For women, a surplus of estrogen caused by excess belly fat raises the risk for breast cancer. In a Journal of the National Cancer Institute analysis of nine breast cancer studies that included a total of more than 2,400 women, breast cancer risk in postmenopausal women with excess visceral fat was double that of slender premenopausal women who did not have excess belly fat. Other studies suggest that excess belly fat can increase a women's risk for breast cancer as much as four-fold.

Your brain becomes addicted

When you grab a coffee or pour a glass or two of wine, you're looking for a certain fix. But when you eat wheat, you consume it for its nutritional value - or so you think.

What makes wheat the real bad guy is its addictive property, which it doesn't share with other grains, like millet and flax, says Davis.
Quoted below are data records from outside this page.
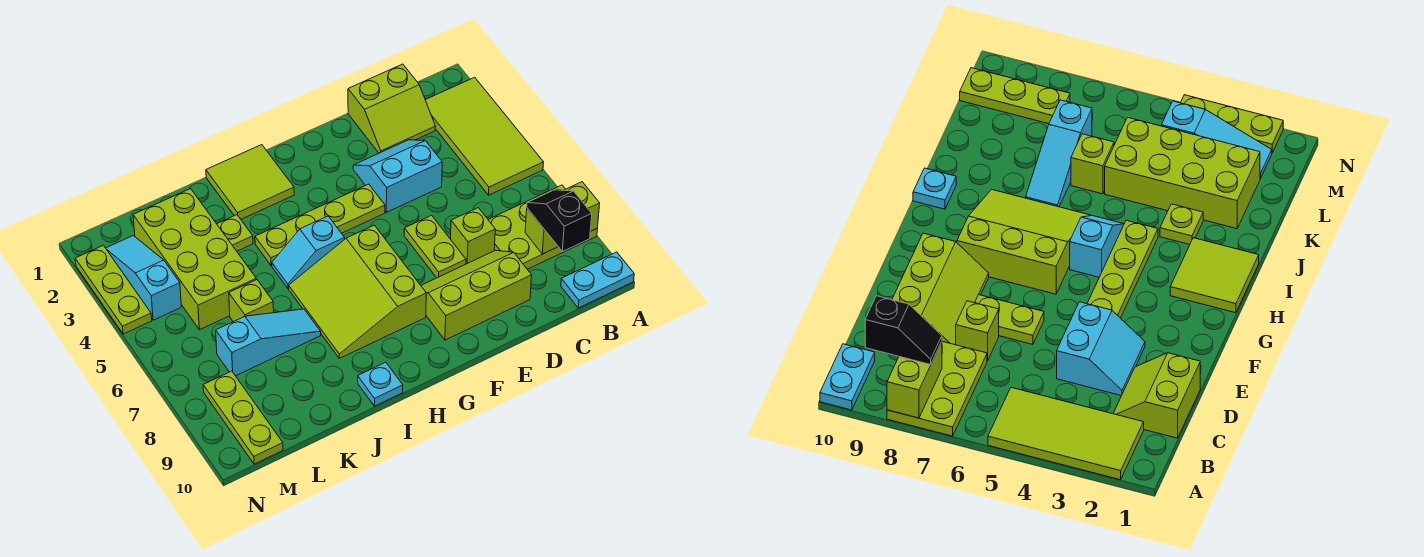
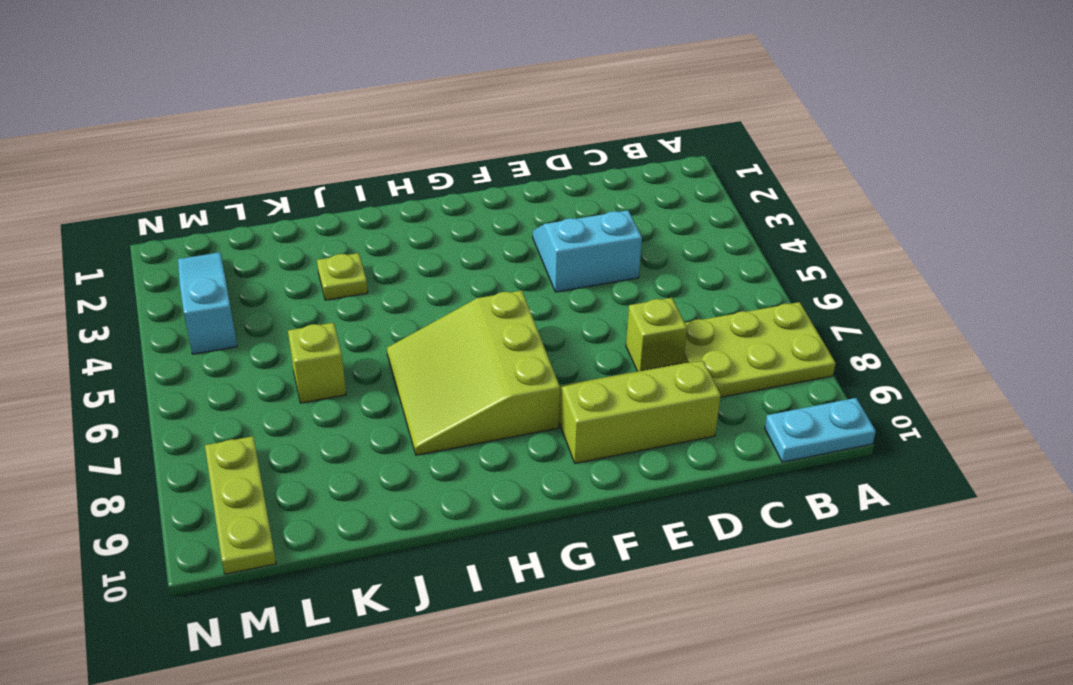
none -> lime 2x4 tile [426,77,544,195]
none -> lime 2x2 slope [348,64,435,153]
none -> lime 1x2 plate [404,215,466,278]

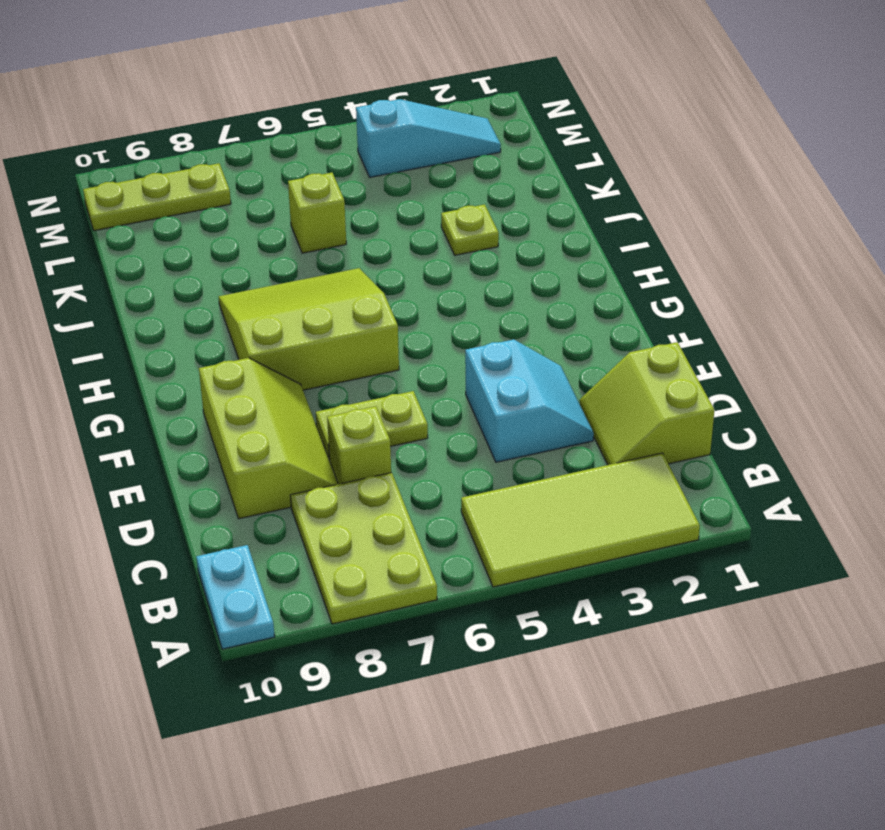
none -> lime 1x4 plate [255,184,385,266]
none -> lime 2x2 tile [206,145,294,219]
none -> cyan 1x2 slope [272,216,345,288]

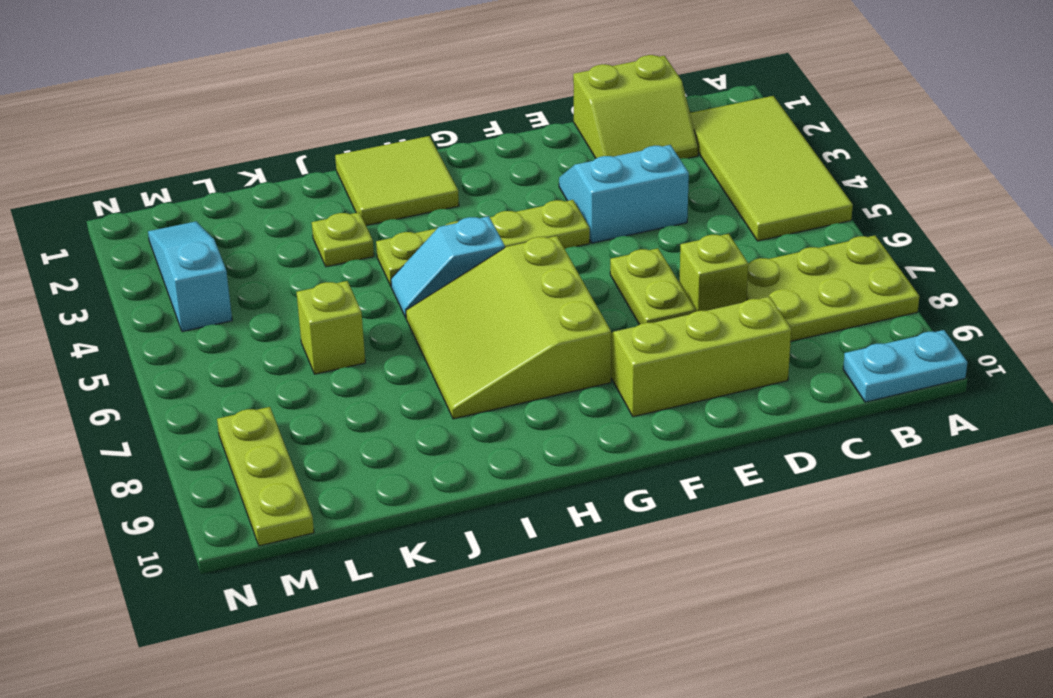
none -> cyan 1x1 plate [358,362,403,406]
none -> cyan 1x3 slope [216,309,321,376]
none -> lime 2x4 brick [133,189,256,330]

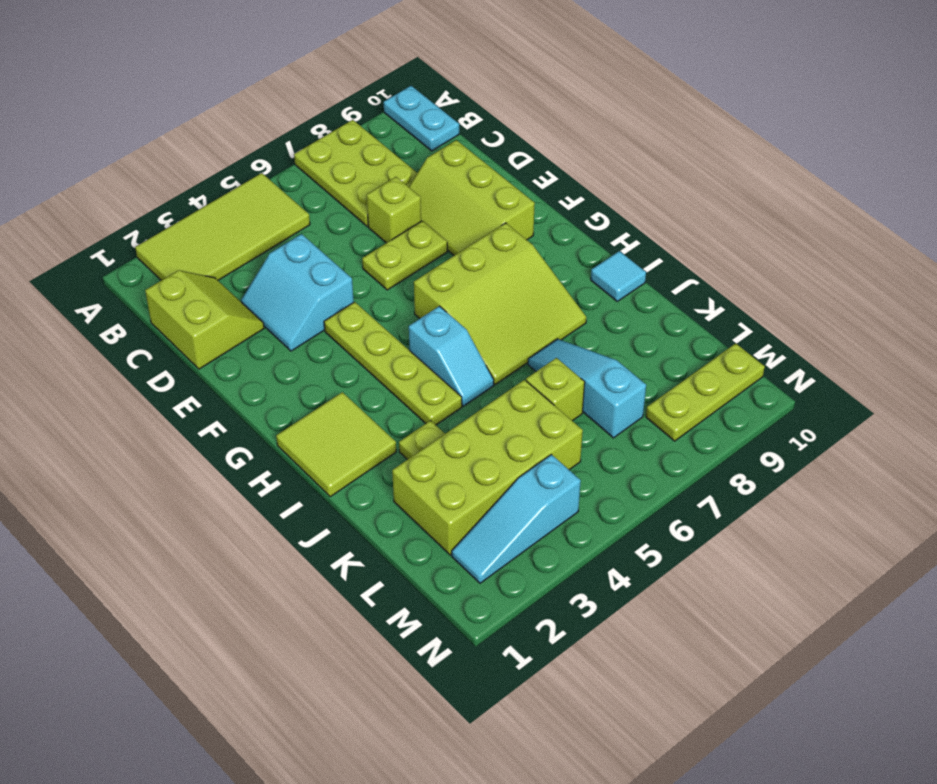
cyan 1x1 tile [591,251,646,301] -> cyan 1x1 plate [358,362,403,406]
none -> lime 1x3 plate [75,245,152,334]
none -> lime 1x2 brick [525,182,600,254]
none -> black 1x2 slope [527,190,592,252]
Wheat stimulates your appetite so you want more and more of it and when you stop eating it, your body goes through withdrawal symptoms. In fact, wheat's effect on the brain is the shared with that of opiate drugs.

Researchers at the National Institutes of Health found that polypeptides in gluten have the ability to penetrate blood-brain barriers. Once they gain entry into the brain, wheat compounds bind to the brain's morphine receptors, the same receptors to which opiate drugs bind, producing a sense of reward or mild euphoria.

Eating wheat zaps energy

"When you take wheat out of the diet, you see incredible turnaround in health far more than you'd ever predict," says Davis. "When someone gives up wheat, there's a very frequent and marked increase in energy and sleep quality," he says. While there's not a lot of research on the topic, Davis speculates that the connection can be explained by the absence of sharp swings in blood sugar and resulting energy slumps.

Swapping processed, wheat-based foods for veggies, fruit, nuts and dairy may also be precursors to better sleep, more energy and more stable moods.

"Gluten-free" foods are not the answer

Even if you don't have a wheat allergy, perhaps you've picked up gluten-free cookies, pasta or cereal because they just sound healthier. Truth is, many gluten-free foods are made by replacing wheat flour with corn starch, rice starch, potato starch, or tapioca starch, which hike up blood sugar even more than the amylopectin-A in wheat. This is especially hazardous to weight loss, since gluten-free foods, although they don't trigger a neurological response like gluten does or stimulate your appetite like gliadin does, still trigger the glucose-insulin response that packs on pounds.

Davis suggests removing wheat from your diet and enjoying larger portions of other healthy foods, like baked chicken, green beans, scrambled eggs or salad. If you're worried about not getting enough fiber, increase your consumption of vegetables and raw nuts and fiber intake will actually go up, says Davis. In fact, two slices of whole grain bread containing 138 calories contains about the same amount of fiber as 138 calories of nuts (about 24 almonds).

If you're itching to try a wheat-free diet, try a gradual withdrawal from grains, suggests Davis. First, eliminate wheat from your dinner for 1 to 2 weeks, then get rid of it at lunch for a week or two. Finally, try going wheat-free at breakfast, when it's often hardest to let go of cereal and other grain-based breakfast foods.

"Or go 'cold noodle,' advises Davis. "You'll be confronted with pain upfront, but you'll emerge feeling much better."